[Page images and extracted text]
#####

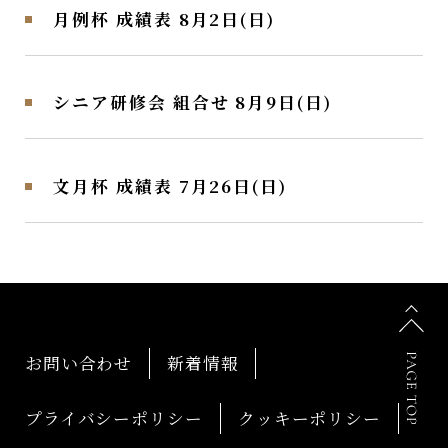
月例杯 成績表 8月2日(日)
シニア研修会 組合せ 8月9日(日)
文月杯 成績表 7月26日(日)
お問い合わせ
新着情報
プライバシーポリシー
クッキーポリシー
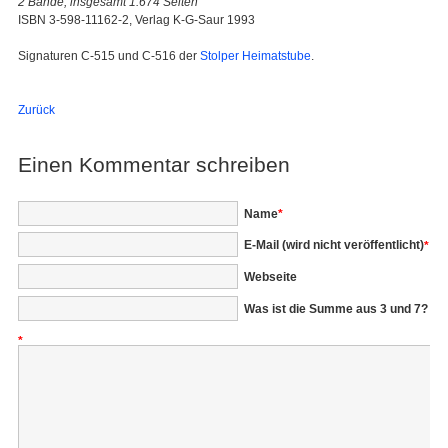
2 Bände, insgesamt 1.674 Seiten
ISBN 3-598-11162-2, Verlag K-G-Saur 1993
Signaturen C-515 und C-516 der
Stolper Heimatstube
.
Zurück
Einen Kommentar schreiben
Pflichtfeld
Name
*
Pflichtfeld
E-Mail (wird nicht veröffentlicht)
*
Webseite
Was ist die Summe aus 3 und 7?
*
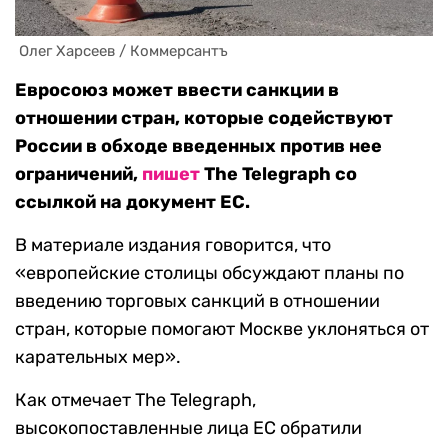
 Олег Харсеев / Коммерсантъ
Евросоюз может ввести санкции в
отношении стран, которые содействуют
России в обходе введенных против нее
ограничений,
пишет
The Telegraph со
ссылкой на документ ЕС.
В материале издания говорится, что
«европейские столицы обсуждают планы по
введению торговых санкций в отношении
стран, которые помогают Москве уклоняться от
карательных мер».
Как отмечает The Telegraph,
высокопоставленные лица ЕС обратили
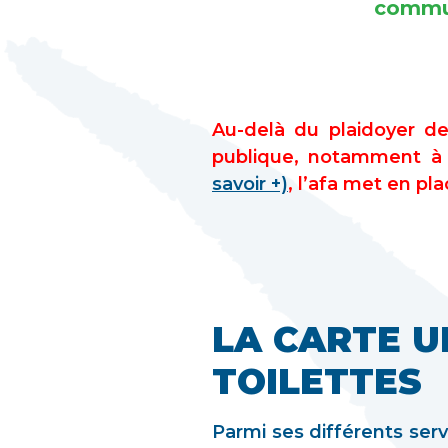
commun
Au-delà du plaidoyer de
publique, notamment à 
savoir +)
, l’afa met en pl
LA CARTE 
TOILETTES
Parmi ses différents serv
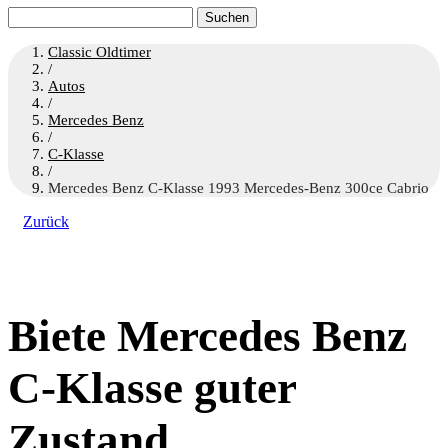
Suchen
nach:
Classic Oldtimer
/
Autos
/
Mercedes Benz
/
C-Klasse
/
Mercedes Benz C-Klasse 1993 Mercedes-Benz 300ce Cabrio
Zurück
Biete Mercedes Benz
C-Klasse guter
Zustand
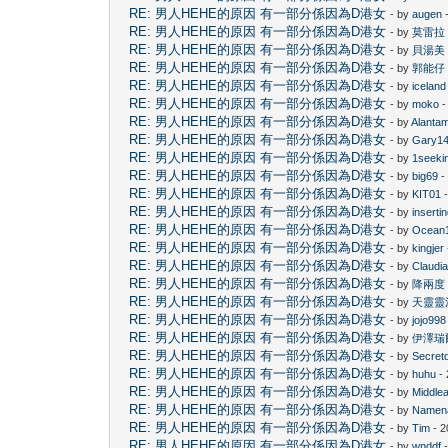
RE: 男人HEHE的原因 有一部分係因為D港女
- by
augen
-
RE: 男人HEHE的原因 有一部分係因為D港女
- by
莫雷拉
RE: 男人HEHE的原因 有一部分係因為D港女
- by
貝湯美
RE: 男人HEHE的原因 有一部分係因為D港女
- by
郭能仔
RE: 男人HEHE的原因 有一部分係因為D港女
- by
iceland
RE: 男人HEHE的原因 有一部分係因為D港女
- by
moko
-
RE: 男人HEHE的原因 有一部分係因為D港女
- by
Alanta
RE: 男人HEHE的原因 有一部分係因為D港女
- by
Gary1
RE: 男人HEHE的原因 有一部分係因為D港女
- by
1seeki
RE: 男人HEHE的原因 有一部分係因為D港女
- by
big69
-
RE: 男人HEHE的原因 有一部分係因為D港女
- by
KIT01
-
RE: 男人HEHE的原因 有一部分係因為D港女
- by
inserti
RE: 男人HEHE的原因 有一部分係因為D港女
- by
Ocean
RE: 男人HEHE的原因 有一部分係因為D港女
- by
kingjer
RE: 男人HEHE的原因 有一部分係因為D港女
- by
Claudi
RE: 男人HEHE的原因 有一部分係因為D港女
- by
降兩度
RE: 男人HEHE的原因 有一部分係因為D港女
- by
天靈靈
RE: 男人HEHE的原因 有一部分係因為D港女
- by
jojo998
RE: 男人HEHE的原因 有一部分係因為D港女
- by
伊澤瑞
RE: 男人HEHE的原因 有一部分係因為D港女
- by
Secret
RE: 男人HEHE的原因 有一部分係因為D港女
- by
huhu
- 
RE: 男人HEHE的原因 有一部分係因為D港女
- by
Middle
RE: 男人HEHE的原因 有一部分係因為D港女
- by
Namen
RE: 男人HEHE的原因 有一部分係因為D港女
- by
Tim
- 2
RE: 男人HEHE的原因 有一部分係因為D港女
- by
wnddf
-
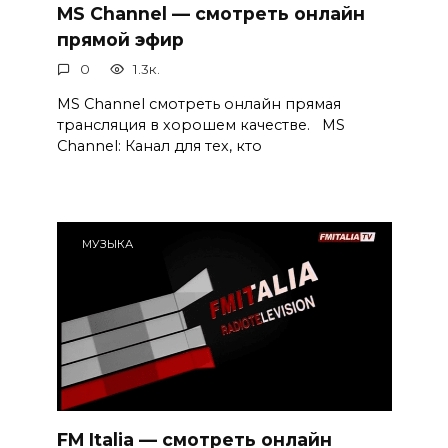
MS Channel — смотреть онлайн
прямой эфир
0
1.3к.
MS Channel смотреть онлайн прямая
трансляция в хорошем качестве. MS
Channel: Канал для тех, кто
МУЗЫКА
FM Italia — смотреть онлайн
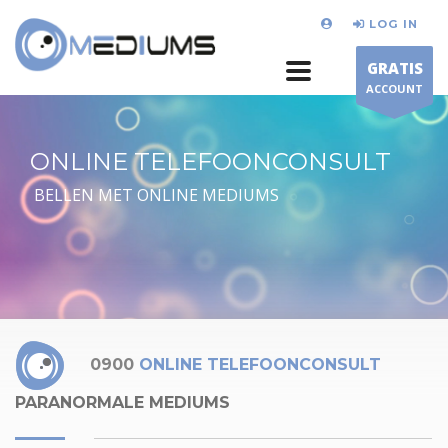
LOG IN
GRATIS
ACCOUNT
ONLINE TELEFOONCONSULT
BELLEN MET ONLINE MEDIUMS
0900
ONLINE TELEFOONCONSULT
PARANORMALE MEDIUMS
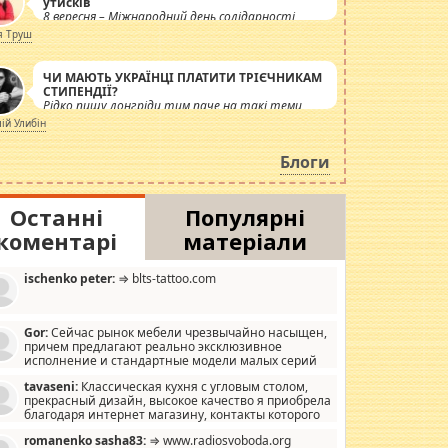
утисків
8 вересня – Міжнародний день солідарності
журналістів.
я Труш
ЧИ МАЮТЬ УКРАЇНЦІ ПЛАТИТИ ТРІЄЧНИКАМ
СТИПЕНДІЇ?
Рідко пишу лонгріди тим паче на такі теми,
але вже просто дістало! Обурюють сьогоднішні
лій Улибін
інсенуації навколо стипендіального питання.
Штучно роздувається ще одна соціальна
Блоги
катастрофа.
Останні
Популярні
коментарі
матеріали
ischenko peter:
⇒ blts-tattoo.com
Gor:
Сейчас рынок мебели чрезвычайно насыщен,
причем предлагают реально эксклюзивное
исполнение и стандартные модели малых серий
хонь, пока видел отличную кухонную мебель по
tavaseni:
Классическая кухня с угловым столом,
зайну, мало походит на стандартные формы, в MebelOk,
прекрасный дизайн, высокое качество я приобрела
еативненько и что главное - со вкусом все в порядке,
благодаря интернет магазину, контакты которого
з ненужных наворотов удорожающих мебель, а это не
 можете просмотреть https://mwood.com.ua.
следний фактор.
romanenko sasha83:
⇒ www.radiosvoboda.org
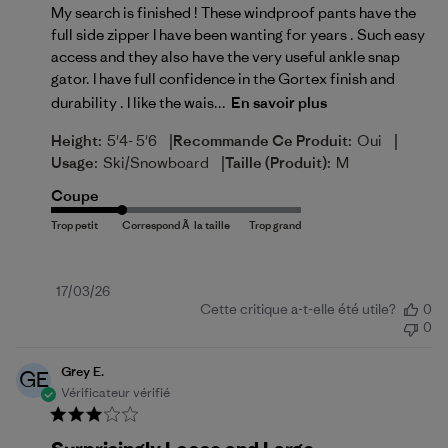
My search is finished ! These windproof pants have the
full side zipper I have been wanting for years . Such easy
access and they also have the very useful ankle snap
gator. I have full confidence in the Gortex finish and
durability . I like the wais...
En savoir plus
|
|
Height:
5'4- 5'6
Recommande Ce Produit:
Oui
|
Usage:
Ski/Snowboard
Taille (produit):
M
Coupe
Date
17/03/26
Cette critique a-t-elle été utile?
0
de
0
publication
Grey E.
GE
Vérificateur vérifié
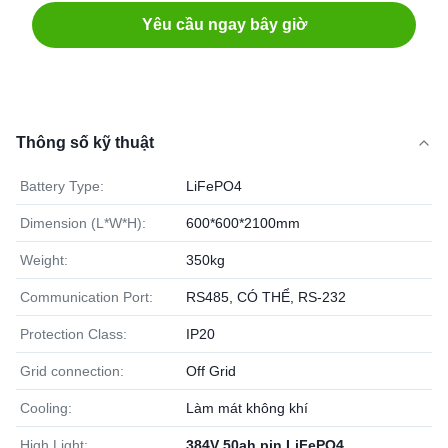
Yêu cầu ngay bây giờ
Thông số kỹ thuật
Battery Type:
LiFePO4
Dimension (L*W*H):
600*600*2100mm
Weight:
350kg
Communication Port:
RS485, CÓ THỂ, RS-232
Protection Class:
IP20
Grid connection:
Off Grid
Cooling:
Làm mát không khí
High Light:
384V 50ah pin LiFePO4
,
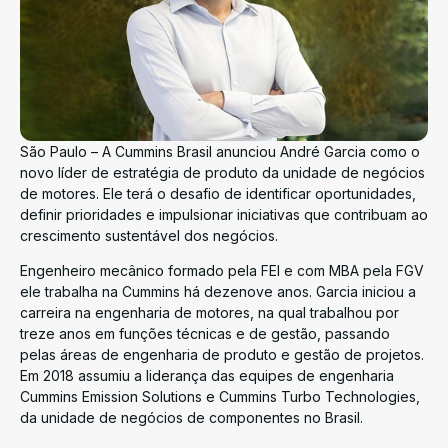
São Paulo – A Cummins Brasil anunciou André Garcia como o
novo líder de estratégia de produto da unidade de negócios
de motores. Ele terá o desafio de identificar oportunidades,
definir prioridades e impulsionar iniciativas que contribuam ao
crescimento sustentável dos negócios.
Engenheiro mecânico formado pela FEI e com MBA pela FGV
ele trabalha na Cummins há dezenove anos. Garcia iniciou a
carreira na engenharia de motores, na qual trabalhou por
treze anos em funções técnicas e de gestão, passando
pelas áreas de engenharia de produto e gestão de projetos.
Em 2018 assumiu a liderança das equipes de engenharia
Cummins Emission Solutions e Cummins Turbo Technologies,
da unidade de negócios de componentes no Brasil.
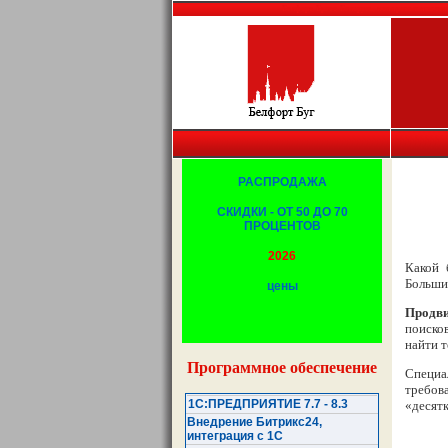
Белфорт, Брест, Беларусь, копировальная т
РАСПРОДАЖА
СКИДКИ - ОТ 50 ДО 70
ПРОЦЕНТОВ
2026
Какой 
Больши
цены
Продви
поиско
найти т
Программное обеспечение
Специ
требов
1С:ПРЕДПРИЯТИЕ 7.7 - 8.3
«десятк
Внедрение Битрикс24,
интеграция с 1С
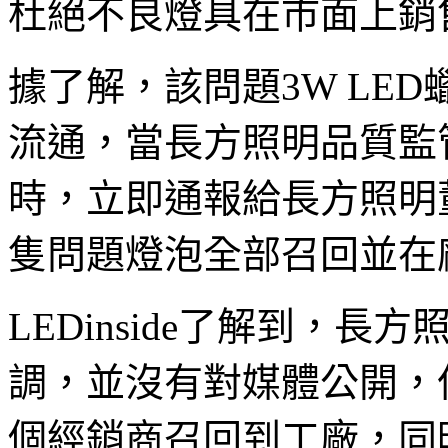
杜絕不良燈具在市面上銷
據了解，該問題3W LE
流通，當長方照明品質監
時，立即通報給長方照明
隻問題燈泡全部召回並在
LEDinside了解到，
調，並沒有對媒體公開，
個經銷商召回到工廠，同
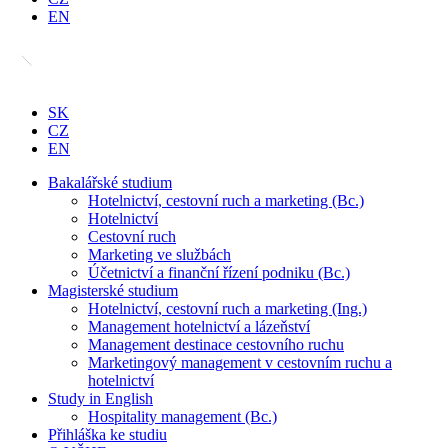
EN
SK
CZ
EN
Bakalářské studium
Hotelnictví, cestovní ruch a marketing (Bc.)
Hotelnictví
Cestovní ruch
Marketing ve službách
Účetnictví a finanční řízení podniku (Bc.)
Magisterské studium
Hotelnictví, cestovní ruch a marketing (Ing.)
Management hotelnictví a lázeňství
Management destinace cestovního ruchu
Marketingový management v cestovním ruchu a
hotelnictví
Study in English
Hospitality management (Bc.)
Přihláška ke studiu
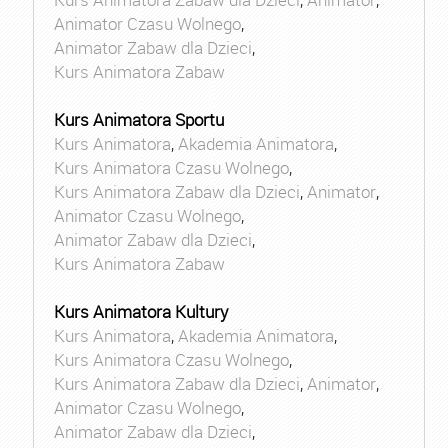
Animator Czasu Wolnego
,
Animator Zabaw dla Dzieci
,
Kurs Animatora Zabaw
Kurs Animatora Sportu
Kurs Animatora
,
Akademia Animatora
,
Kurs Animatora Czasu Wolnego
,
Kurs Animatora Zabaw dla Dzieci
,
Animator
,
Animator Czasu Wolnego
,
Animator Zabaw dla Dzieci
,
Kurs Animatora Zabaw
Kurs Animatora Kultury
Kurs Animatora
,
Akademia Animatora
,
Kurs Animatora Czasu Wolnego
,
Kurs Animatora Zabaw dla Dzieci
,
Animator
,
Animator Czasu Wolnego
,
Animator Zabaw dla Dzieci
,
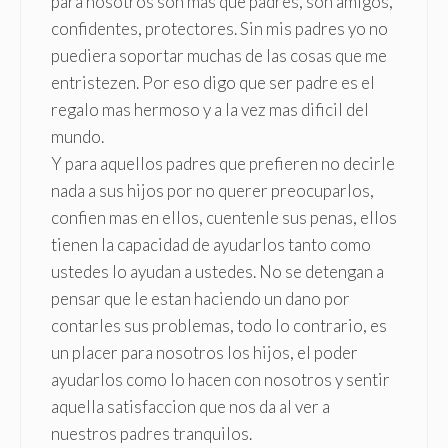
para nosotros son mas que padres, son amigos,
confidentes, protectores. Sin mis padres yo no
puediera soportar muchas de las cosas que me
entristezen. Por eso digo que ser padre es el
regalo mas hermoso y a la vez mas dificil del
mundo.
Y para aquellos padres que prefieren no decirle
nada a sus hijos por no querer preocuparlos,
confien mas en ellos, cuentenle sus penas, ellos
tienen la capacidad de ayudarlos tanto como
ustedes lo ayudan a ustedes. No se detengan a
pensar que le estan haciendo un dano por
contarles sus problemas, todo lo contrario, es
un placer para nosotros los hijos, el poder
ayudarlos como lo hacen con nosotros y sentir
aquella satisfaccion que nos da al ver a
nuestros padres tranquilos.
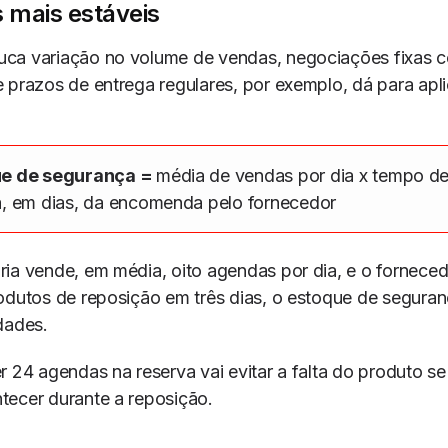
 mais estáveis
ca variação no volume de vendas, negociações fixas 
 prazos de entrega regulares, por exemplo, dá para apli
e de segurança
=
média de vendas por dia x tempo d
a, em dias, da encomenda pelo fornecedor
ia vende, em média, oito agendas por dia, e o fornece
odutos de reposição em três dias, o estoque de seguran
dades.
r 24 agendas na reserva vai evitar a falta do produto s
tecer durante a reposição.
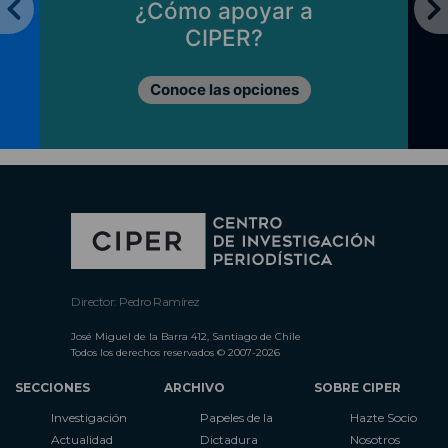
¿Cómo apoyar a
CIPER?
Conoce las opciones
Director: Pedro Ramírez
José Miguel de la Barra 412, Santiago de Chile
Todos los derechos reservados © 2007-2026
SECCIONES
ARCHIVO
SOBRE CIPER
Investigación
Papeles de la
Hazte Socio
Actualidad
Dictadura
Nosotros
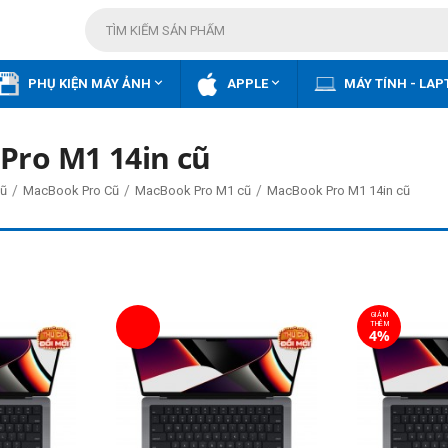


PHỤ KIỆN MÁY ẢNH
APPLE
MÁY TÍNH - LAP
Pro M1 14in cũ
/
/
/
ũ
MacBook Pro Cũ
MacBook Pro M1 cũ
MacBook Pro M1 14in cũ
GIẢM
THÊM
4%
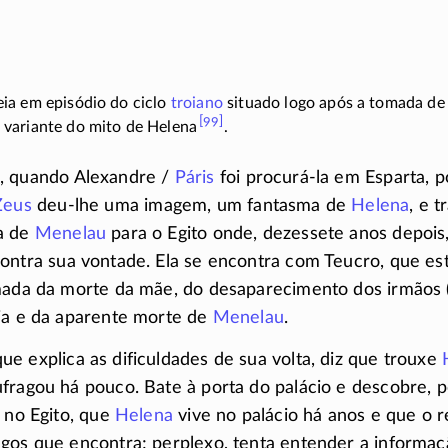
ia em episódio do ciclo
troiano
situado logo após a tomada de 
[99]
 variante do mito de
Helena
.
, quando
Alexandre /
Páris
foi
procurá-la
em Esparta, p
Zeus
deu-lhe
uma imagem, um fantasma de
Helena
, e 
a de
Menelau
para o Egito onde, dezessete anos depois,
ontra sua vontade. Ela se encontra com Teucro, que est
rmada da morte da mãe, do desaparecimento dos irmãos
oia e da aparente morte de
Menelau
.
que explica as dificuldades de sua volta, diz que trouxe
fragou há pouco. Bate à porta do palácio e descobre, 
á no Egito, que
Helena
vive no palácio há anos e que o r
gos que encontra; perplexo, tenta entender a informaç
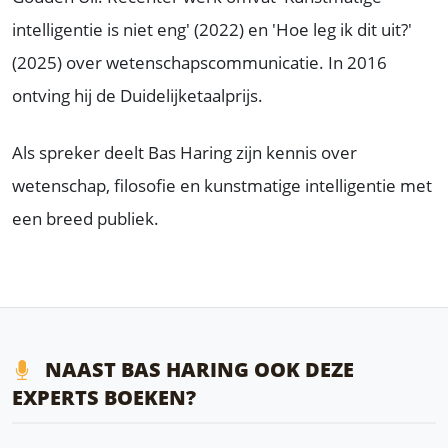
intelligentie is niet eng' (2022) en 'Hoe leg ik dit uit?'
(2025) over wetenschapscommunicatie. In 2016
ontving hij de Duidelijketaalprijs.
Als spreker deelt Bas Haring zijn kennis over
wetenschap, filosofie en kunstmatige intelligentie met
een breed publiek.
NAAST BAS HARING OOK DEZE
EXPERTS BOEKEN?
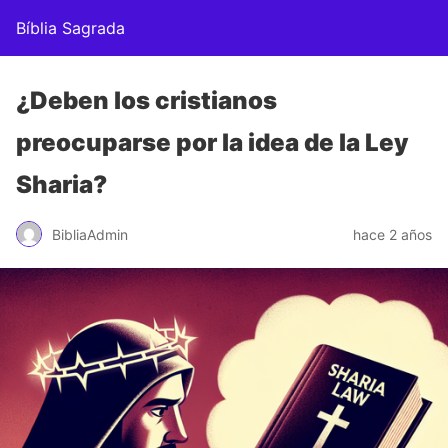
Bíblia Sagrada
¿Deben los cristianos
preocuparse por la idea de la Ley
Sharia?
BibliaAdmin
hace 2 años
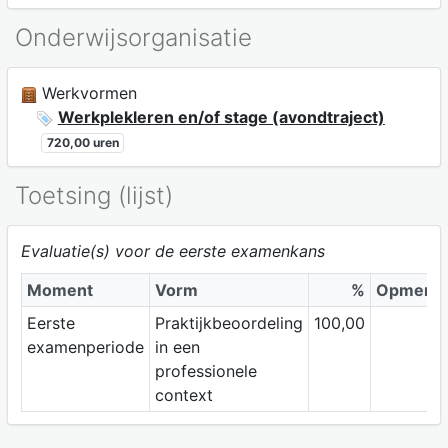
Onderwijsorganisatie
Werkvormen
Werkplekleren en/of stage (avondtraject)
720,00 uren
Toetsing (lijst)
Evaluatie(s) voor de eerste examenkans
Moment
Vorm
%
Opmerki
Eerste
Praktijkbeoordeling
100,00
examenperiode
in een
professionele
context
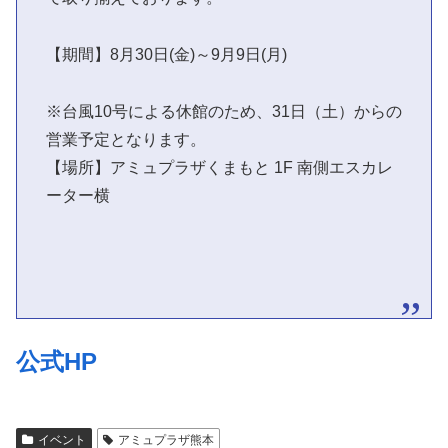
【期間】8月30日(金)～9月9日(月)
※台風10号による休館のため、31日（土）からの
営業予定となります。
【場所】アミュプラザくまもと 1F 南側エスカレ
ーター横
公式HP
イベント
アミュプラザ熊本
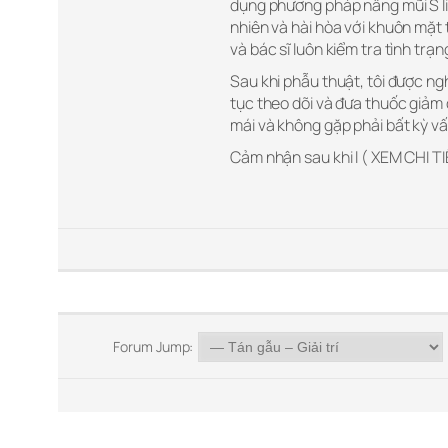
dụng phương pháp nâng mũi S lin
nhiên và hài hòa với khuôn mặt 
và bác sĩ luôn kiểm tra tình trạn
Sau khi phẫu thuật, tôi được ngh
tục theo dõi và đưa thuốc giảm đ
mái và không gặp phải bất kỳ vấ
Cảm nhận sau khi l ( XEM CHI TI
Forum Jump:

#####

Problem:
Repeat exactly the lines above, from the line containing "Toetsing (lijst)" through the last line of the records, inclusive; omit any pictures.

Output of the exercise:
Toetsing (lijst)
Evaluatie(s) voor de eerste examenkans
Moment
Vorm
%
Opmerki
Eerste
Praktijkbeoordeling
100,00
examenperiode
in een
professionele
context
【期間】8月30日(金)～9月9日(月)
※台風10号による休館のため、31日（土）からの
営業予定となります。
【場所】アミュプラザくまもと 1F 南側エスカレ
ーター横
公式HP
イベント
アミュプラザ熊本
dụng phương pháp nâng mũi S lin
nhiên và hài hòa với khuôn mặt 
và bác sĩ luôn kiểm tra tình trạn
Sau khi phẫu thuật, tôi được ngh
tục theo dõi và đưa thuốc giảm đ
mái và không gặp phải bất kỳ vấ
Cảm nhận sau khi l ( XEM CHI TI
Forum Jump:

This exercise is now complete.